Tasks for this exercise
1. From the passage on guanciale, reproduce the section starting at "However, if you're" and ending at "a little extra.".
2. According to the passage on guanciale, what part of the pig does guanciale come from?

**** Selected excerpt ****

Nadia Caterina Munno, also known as TikTok's Pasta Queen, has some strong opinions when it comes to pasta. You would, too, if you also came from an Italian macaroni-making dynasty. Munno is all about the ingredients, especially when it comes to making carbonara pasta, which uses spaghetti, black pepper, eggs, cured pork, and pecorino romano cheese.

However, it can't be just any cured pork. If you're chopping up bacon or pancetta to make this dish, stop. The host of the Amazon Prime series "The Pasta Queen" notes in Episode 4 of Season 1 that these two types of meat don't belong in this dish. Only guanciale, also known as pork jowl, should be fried up for your pasta carbonara.

Why pork jowl? Guanciale is different from bacon and pancetta in several ways. First, those latter two come from the belly of the pig. Guanciale comes from the cheek and is quite fatty. This means when you fry it up, it's going to have a slightly softer texture, which contrasts beautifully with an al dente cooked noodle. Whereas bacon is only sometimes cured, and pancetta's curing process only takes a couple of days, guanciale is cured for up to 3 months with seasonings and herbs to develop layers of flavor. This results in what the Pasta Queen says is a "more delicate, rich, and fatty" bite.

Don't toss the rendered fat

However, if you're on a budget, guanciale may be out of yours. It's not as easy to find as bacon and pancetta, and because it's generally imported from Italy, it can cost a pretty penny. So, if you really want to put the Pasta Queen's meat recommendation to the test, be prepared to pay a little extra.

**** Raw records ****

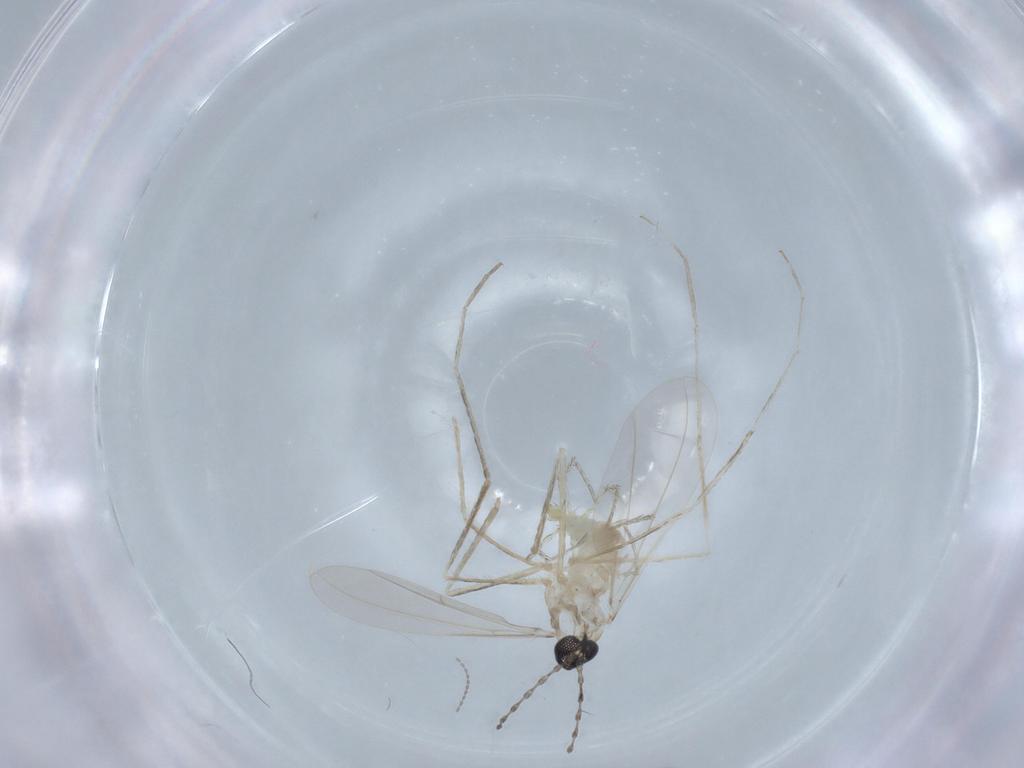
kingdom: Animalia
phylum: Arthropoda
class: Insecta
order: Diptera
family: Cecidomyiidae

****
**** Raw records ****

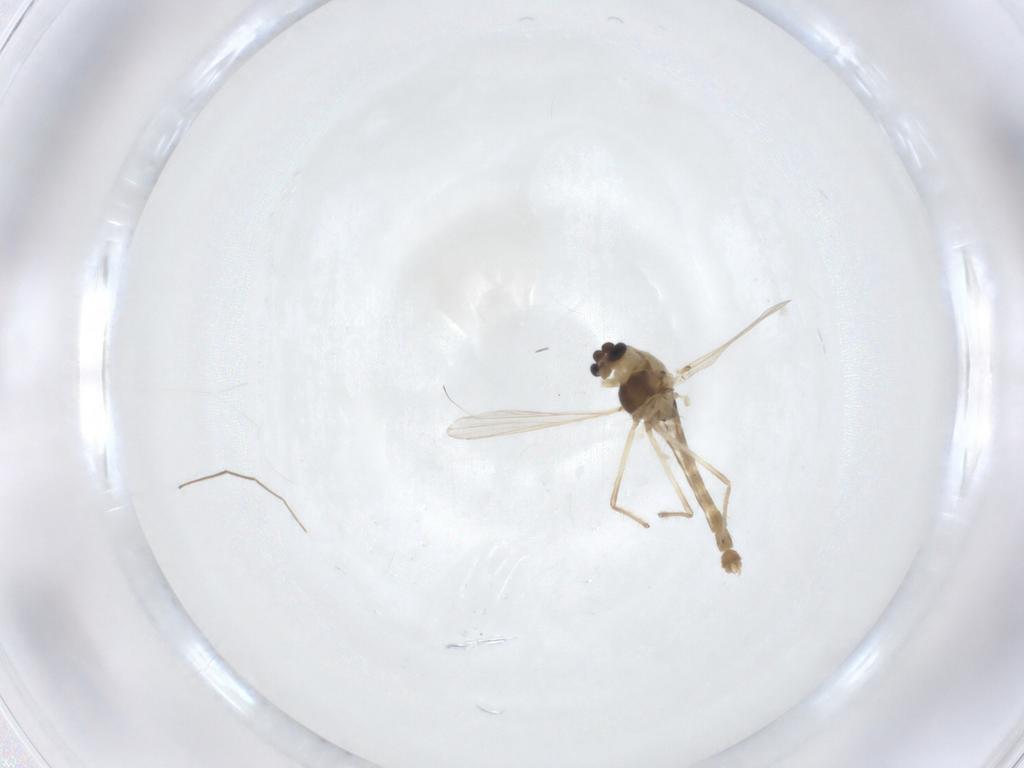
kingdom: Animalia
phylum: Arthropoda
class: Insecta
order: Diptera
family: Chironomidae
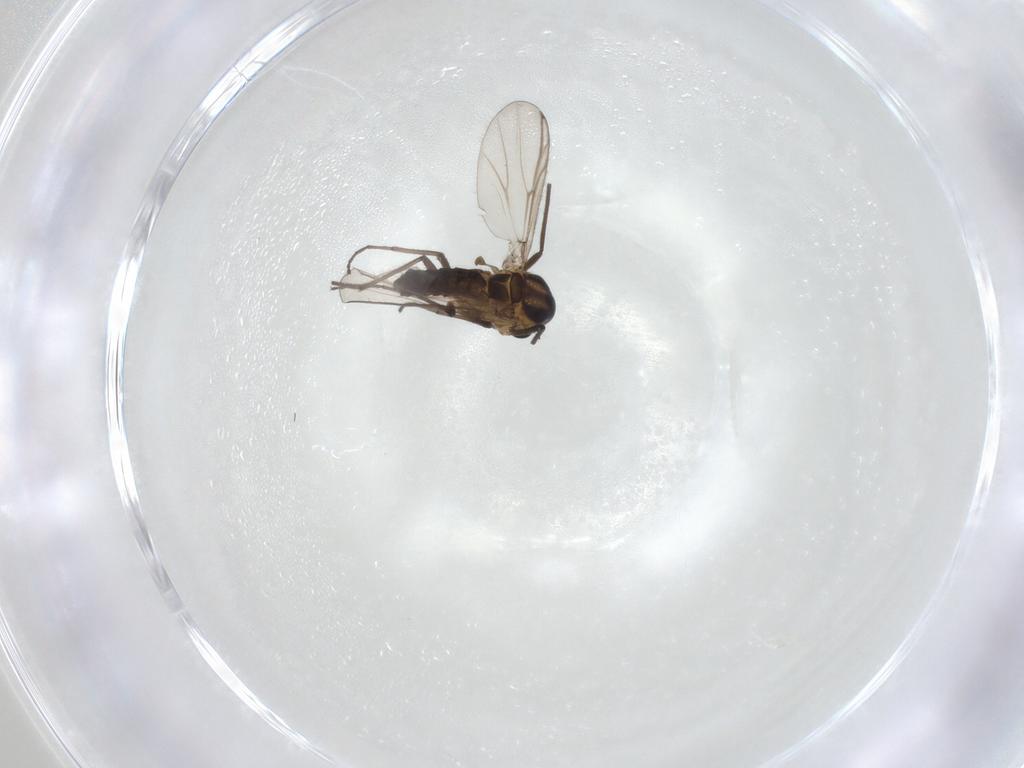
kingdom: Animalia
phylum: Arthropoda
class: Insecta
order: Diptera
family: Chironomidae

****
**** Raw records ****

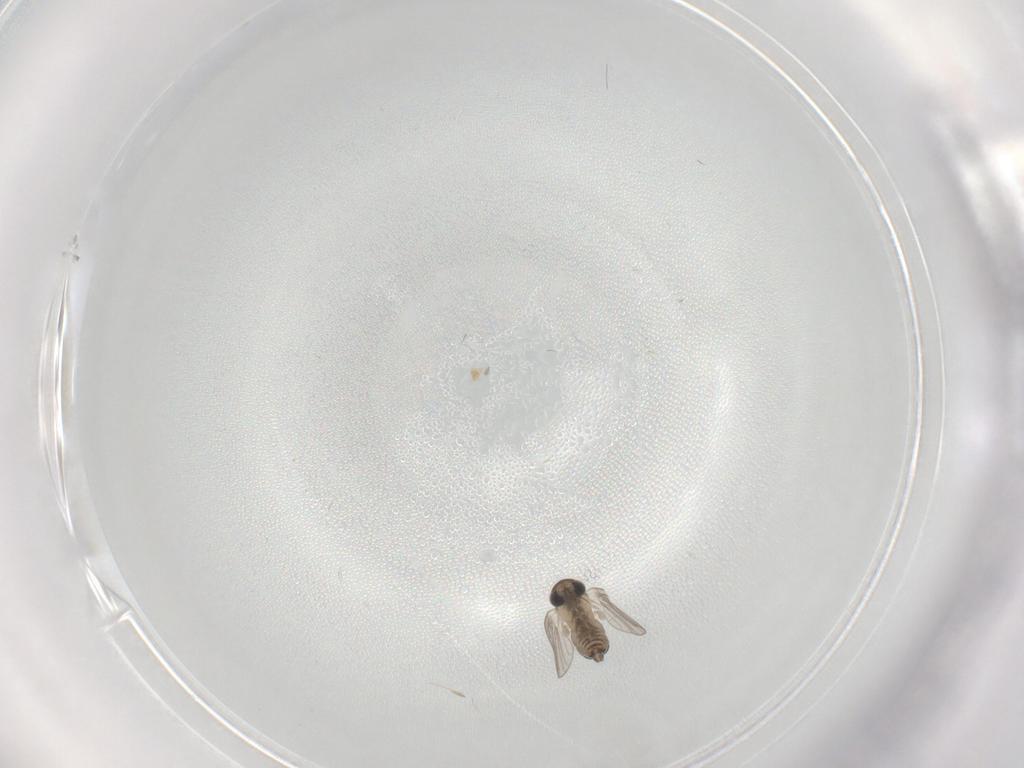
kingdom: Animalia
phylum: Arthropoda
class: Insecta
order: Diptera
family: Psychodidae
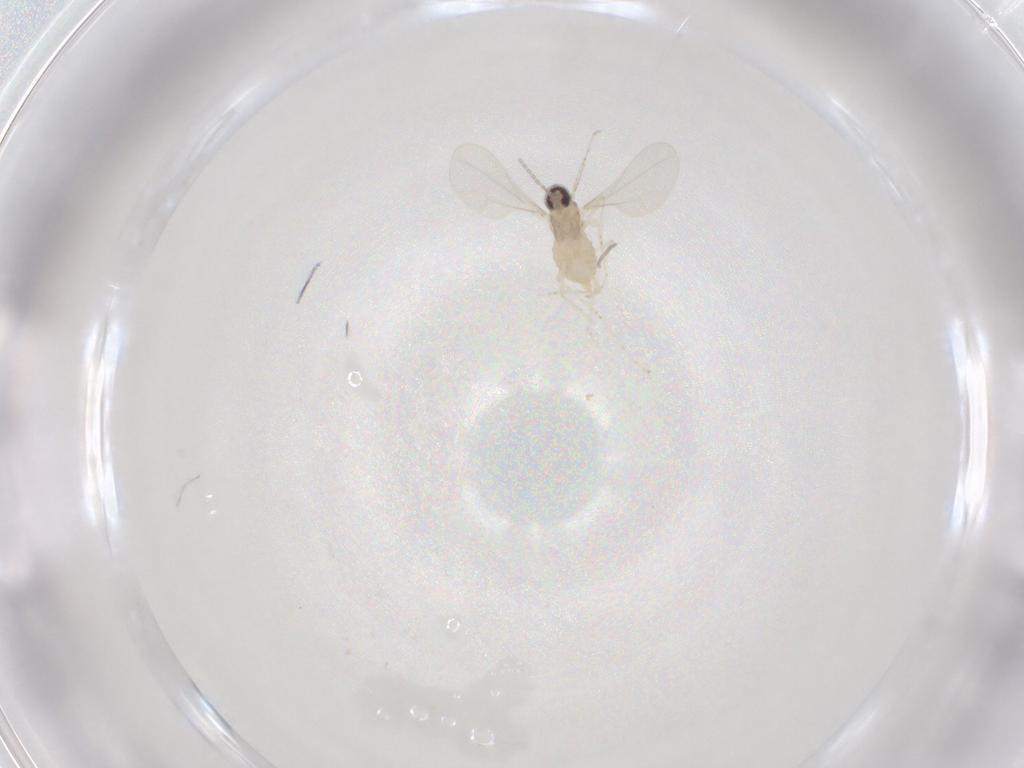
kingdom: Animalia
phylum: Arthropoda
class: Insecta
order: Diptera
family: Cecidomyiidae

****

Outputs in order
1.
However, if you're on a budget, guanciale may be out of yours. It's not as easy to find as bacon and pancetta, and because it's generally imported from Italy, it can cost a pretty penny. So, if you really want to put the Pasta Queen's meat recommendation to the test, be prepared to pay a little extra.

2. The cheek.